FATA is confident that Russian flight schools satisfy the carriers’ demands for qualified workforce FATA is confident that Russian flight schools satisfy the carriers’ demands for qualified workforce (Photo by St. Petersburg State Civil Aviation University)

Federal Air Transport Agency has not received requests for approval of additional employment of foreign pilots from Russian airlines this year, the regulator’s head Aleander Neradko said at a session of the committee. According to him, there are 24 foreign pilots flying for Aeroflot today, all of them citizens of the European Union.

Neradko does not expect that the Russian carriers would have to resort to tapping into international labor-market in the future, since Russian flight schools are “capable of supplying commercial aviation with well-trained specialists.”

“The set number of pilots graduating from Russian educational institutions satisfies the forecast requirement of the airlines,” he emphasized.

In the last several years, the total number of students attending Russian commercial aviation schools has been growing steadily, reaching 25,600 students in 2015. In Russia, commercial pilots are required to graduate from specialized higher education institutions that provide specialized pilot training; as of today there are only such two schools, located in St. Petersburg and Ulyanovsk. In 2018, the Moscow Technical University of Civil Aviation will join the list.

The decree that enabled Russian carriers to hire up to 200 foreign captains annually was signed in August 2014 and is valid for five years. The airlines should submit requests for appropriate permission from FATA for a period of 10 days starting August 16 each year.
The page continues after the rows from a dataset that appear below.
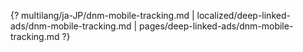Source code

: {? multilang/ja-JP/dnm-mobile-tracking.md | localized/deep-linked-ads/dnm-mobile-tracking.md | pages/deep-linked-ads/dnm-mobile-tracking.md ?}

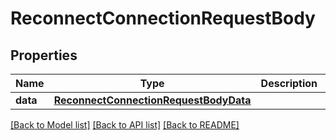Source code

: # ReconnectConnectionRequestBody

## Properties
Name | Type | Description | Notes
------------ | ------------- | ------------- | -------------
**data** | [**ReconnectConnectionRequestBodyData**](ReconnectConnectionRequestBodyData.md) |  | 

[[Back to Model list]](../README.md#documentation-for-models) [[Back to API list]](../README.md#documentation-for-api-endpoints) [[Back to README]](../README.md)

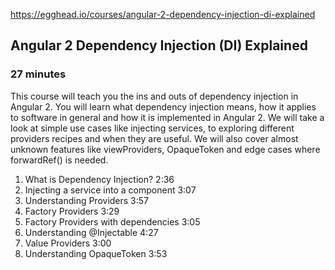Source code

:   https://egghead.io/courses/angular-2-dependency-injection-di-explained

  ## Angular 2 Dependency Injection (DI) Explained
  ### 27 minutes
  
  This course will teach you the ins and outs of dependency injection in Angular 2. You will learn what dependency injection means, how it applies to software in general and how it is implemented in Angular 2. We will take a look at simple use cases like injecting services, to exploring different providers recipes and when they are useful. We will also cover almost unknown features like viewProviders, OpaqueToken and edge cases where forwardRef() is needed.

1. What is Dependency Injection? 2:36
2. Injecting a service into a component 3:07
3. Understanding Providers 3:57
4. Factory Providers 3:29
5. Factory Providers with dependencies 3:05
6. Understanding @Injectable 4:27
7. Value Providers 3:00
8. Understanding OpaqueToken 3:53
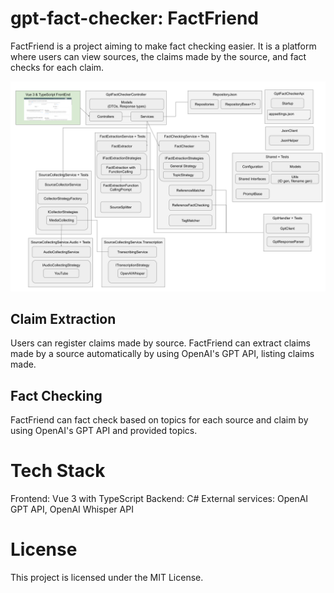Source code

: # gpt-fact-checker: FactFriend
FactFriend is a project aiming to make fact checking easier. It is a platform where users can view sources, the claims made by the source, and fact checks for each claim.

![Solution Flowchart](overview.png)

## Claim Extraction
Users can register claims made by source.
FactFriend can extract claims made by a source automatically by using OpenAI's GPT API, listing claims made.

## Fact Checking
FactFriend can fact check based on topics for each source and claim by using OpenAI's GPT API and provided topics.

# Tech Stack
Frontend: Vue 3 with TypeScript
Backend: C#
External services:  OpenAI GPT API, OpenAI Whisper API

# License
This project is licensed under the MIT License.
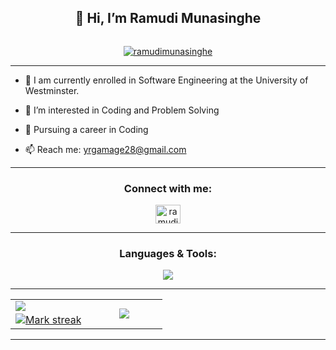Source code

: <h2 align="center">👋 Hi, I’m Ramudi Munasinghe</h2>
<p align="left"> <img src="https://komarev.com/ghpvc/?username=ramudi48&label=Profile%20views&color=1E3A8A&style=flat" alt="" /> </p>
<p align="center"> <a href="https://github.com/ryo-ma/github-profile-trophy"><img src="https://github-profile-trophy.vercel.app/?username=ramudi48" alt="ramudimunasinghe" /></a> </p>


---

- 🌱 I am currently enrolled in Software Engineering at the University of Westminster.

- 👀 I’m interested in Coding and Problem Solving

- 🚀 Pursuing a career in Coding
  
- 📫 Reach me: yrgamage28@gmail.com


---

<h3 align="center">Connect with me:</h3>
<p align="center">
<a href="https://linkedin.com/in/ramudimunasinghe" target="blank"><img align="center" src="https://raw.githubusercontent.com/rahuldkjain/github-profile-readme-generator/master/src/images/icons/Social/linked-in-alt.svg" alt="ramudi munasinghe" height="30" width="40" /></a>
</p>

---

<h3 align="center">Languages & Tools:</h3>
<p align="center">
<a href="https://skillicons.dev" target="_blank"><img class="item" src="https://skillicons.dev/icons?i=react,java,spring,html,css,js,nodejs,expressjs,mysql,flutter,dart,mongodb,git,py,php,figma,postman&theme=dark&perline=9"/</a> 
</p>

---

<table align="center">
  <tr border="none">
    <td width="50%" align="center">
      <img  align="left"  src="https://github-readme-stats.vercel.app/api?username=ramudi48&theme=tokyonight&show_icons=true&count_private=true&hide_border=false" />
      <br>
      <img  alt="Mark streak" src="https://github-readme-streak-stats.herokuapp.com/?user=ramudi48&theme=tokyonight&hide_border=false" /> 
    </td>
      
   <td width="50%" align="center">
    <img  align="center"  src="https://github-readme-stats.anuraghazra1.vercel.app/api/top-langs/?username=ramudi48&theme=tokyonight&hide_border=false&no-bg=true&no-frame=true&langs_count=5"/>
   </td>
  </tr>
</table>

---
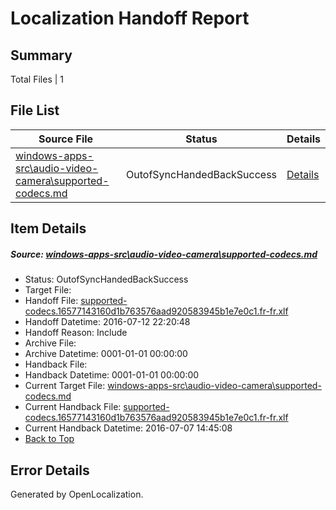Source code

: # <a name='report-top'></a> Localization Handoff Report

## Summary
 Total Files | 1

## File List
 Source File | Status | Details 
 ----------- | ------ | ------- 
 [windows-apps-src\audio-video-camera\supported-codecs.md](https://github.com/Microsoft/windows-apps/blob/b4d6a9f7cc8b343ee1cbd31bcfd8f19e329c82dc/windows-apps-src/audio-video-camera/supported-codecs.md) | OutofSyncHandedBackSuccess | [Details](#00fbbdde8d805ce7ae07df1d52dd8171de7d58ab493)

## Item Details
##### <a name='00fbbdde8d805ce7ae07df1d52dd8171de7d58ab493'></a> Source: [windows-apps-src\audio-video-camera\supported-codecs.md](https://github.com/Microsoft/windows-apps/blob/b4d6a9f7cc8b343ee1cbd31bcfd8f19e329c82dc/windows-apps-src/audio-video-camera/supported-codecs.md)
* Status: OutofSyncHandedBackSuccess
* Target File: 
* Handoff File: [supported-codecs.16577143160d1b763576aad920583945b1e7e0c1.fr-fr.xlf](https://github.com/Microsoft/WDG.handoff/blob/019de431c05587e0c0f11bb1a36a8f6d932da460/ol-handoff/Microsoft/windows-apps.fr-fr/master/supported-codecs.16577143160d1b763576aad920583945b1e7e0c1.fr-fr.xlf)
* Handoff Datetime: 2016-07-12 22:20:48
* Handoff Reason: Include
* Archive File: 
* Archive Datetime: 0001-01-01 00:00:00
* Handback File: 
* Handback Datetime: 0001-01-01 00:00:00
* Current Target File: [windows-apps-src\audio-video-camera\supported-codecs.md](https://github.com/Microsoft/windows-apps.fr-fr/blob/21e351b9eceff534fa9f8e598bf3aea2dcfc9ad7/windows-apps-src/audio-video-camera/supported-codecs.md)
* Current Handback File: [supported-codecs.16577143160d1b763576aad920583945b1e7e0c1.fr-fr.xlf](https://github.com/Microsoft/WDG.handback/blob/5b2abfb406ce8dd8bef8aeb8faad9fbbffefc797/ol-handback/Microsoft/windows-apps.fr-fr/master/supported-codecs.16577143160d1b763576aad920583945b1e7e0c1.fr-fr.xlf)
* Current Handback Datetime: 2016-07-07 14:45:08
* [Back to Top](#report-top)


## Error Details

Generated by OpenLocalization.

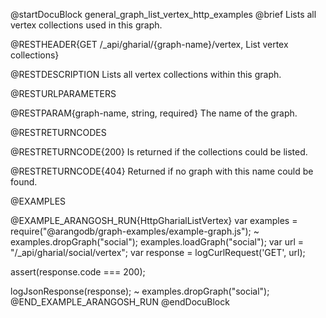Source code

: 
@startDocuBlock general_graph_list_vertex_http_examples
@brief Lists all vertex collections used in this graph.

@RESTHEADER{GET /_api/gharial/{graph-name}/vertex, List vertex collections}

@RESTDESCRIPTION
Lists all vertex collections within this graph.

@RESTURLPARAMETERS

@RESTPARAM{graph-name, string, required}
The name of the graph.

@RESTRETURNCODES

@RESTRETURNCODE{200}
Is returned if the collections could be listed.

@RESTRETURNCODE{404}
Returned if no graph with this name could be found.

@EXAMPLES

@EXAMPLE_ARANGOSH_RUN{HttpGharialListVertex}
  var examples = require("@arangodb/graph-examples/example-graph.js");
~ examples.dropGraph("social");
  examples.loadGraph("social");
  var url = "/_api/gharial/social/vertex";
  var response = logCurlRequest('GET', url);

  assert(response.code === 200);

  logJsonResponse(response);
~ examples.dropGraph("social");
@END_EXAMPLE_ARANGOSH_RUN
@endDocuBlock

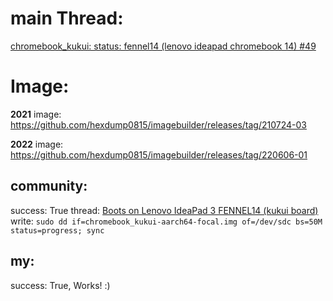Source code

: # main Thread:
[chromebook_kukui: status: fennel14 (lenovo ideapad chromebook 14) #49](https://github.com/hexdump0815/imagebuilder/issues/49)

# Image:
**2021** image: https://github.com/hexdump0815/imagebuilder/releases/tag/210724-03

**2022** image: https://github.com/hexdump0815/imagebuilder/releases/tag/220606-01

## community:
success: True
thread: [Boots on Lenovo IdeaPad 3 FENNEL14 (kukui board)](https://github.com/Maccraft123/Cadmium/issues/122#issuecomment-1086902127)
write: `sudo dd if=chromebook_kukui-aarch64-focal.img of=/dev/sdc bs=50M status=progress; sync`

## my:
success: True, Works! :)
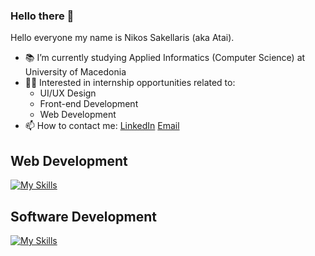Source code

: ### Hello there 👋

Hello everyone my name is Nikos Sakellaris (aka Atai). 

- :books: I’m currently studying Applied Informatics (Computer Science) at University of Macedonia
- 🧑‍💻 Interested in internship opportunities related to:
  - UI/UX Design
  - Front-end Development
  - Web Development 
- 📫 How to contact me: 
  [LinkedIn](https://www.linkedin.com/in/nikos-sakellaris-b2b3a6223/ "LinkedIn Profile")
  [Email](nikossakell02@gmail.com)

## Web Development

[![My Skills](https://skillicons.dev/icons?i=html,css,bootstrap)](https://skillicons.dev)

## Software Development

[![My Skills](https://skillicons.dev/icons?i=java,c,eclipse)](https://skillicons.dev)
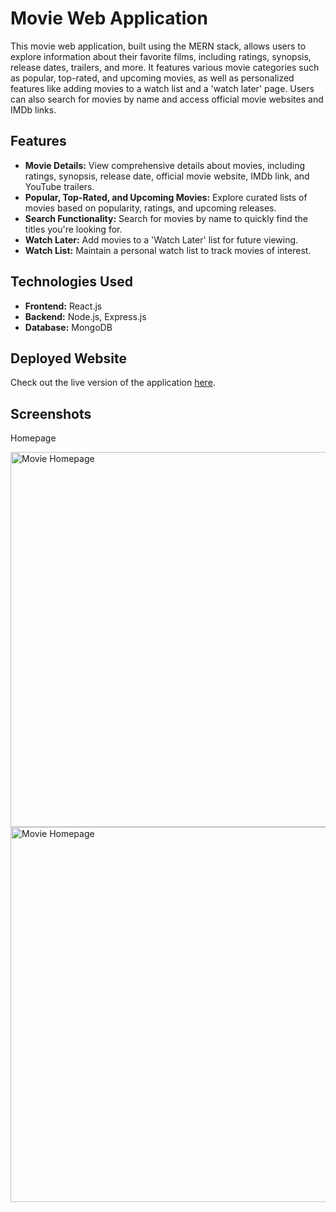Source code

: <h1>Movie Web Application</h1>

<p>This movie web application, built using the MERN stack, allows users to explore information about their favorite films, including ratings, synopsis, release dates, trailers, and more. It features various movie categories such as popular, top-rated, and upcoming movies, as well as personalized features like adding movies to a watch list and a 'watch later' page. Users can also search for movies by name and access official movie websites and IMDb links.</p>

<h2>Features</h2>

<ul>
  <li><strong>Movie Details:</strong> View comprehensive details about movies, including ratings, synopsis, release date, official movie website, IMDb link, and YouTube trailers.</li>
  <li><strong>Popular, Top-Rated, and Upcoming Movies:</strong> Explore curated lists of movies based on popularity, ratings, and upcoming releases.</li>
  <li><strong>Search Functionality:</strong> Search for movies by name to quickly find the titles you're looking for.</li>
  <li><strong>Watch Later:</strong> Add movies to a 'Watch Later' list for future viewing.</li>
  <li><strong>Watch List:</strong> Maintain a personal watch list to track movies of interest.</li>
</ul>

<h2>Technologies Used</h2>

<ul>
  <li><strong>Frontend:</strong> React.js</li>
  <li><strong>Backend:</strong> Node.js, Express.js</li>
  <li><strong>Database:</strong> MongoDB</li>
</ul>

<h2>Deployed Website</h2>

<p>Check out the live version of the application <a href="https://shubham5433.github.io/" target="_blank">here</a>.</p>

<h2>Screenshots</h2>
<p>Homepage</p>
<img src="https://github.com/user-attachments/assets/c2fe3077-5e6c-42ce-8054-a3a6b092cb71" alt="Movie Homepage" width="600">
<img src="https://github.com/user-attachments/assets/24b5889e-cf03-4489-9d30-5a47da5772ef" alt="Movie Homepage" width="600">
The measure was introduced as an answer to threatening shortage of captains when airlines increased their fleets of foreign-built aircraft—then airlines’ annual demand for pilots exceeded 1,200 people, whereas by 2017, Russian flight schools could train 1080 new pilots per year (the figure stood at 925 in 2013).

These forecasts and assessments, however, were made before the large-scale economic crisis in Russia, which forced the airlines to cut their capacity and workforce.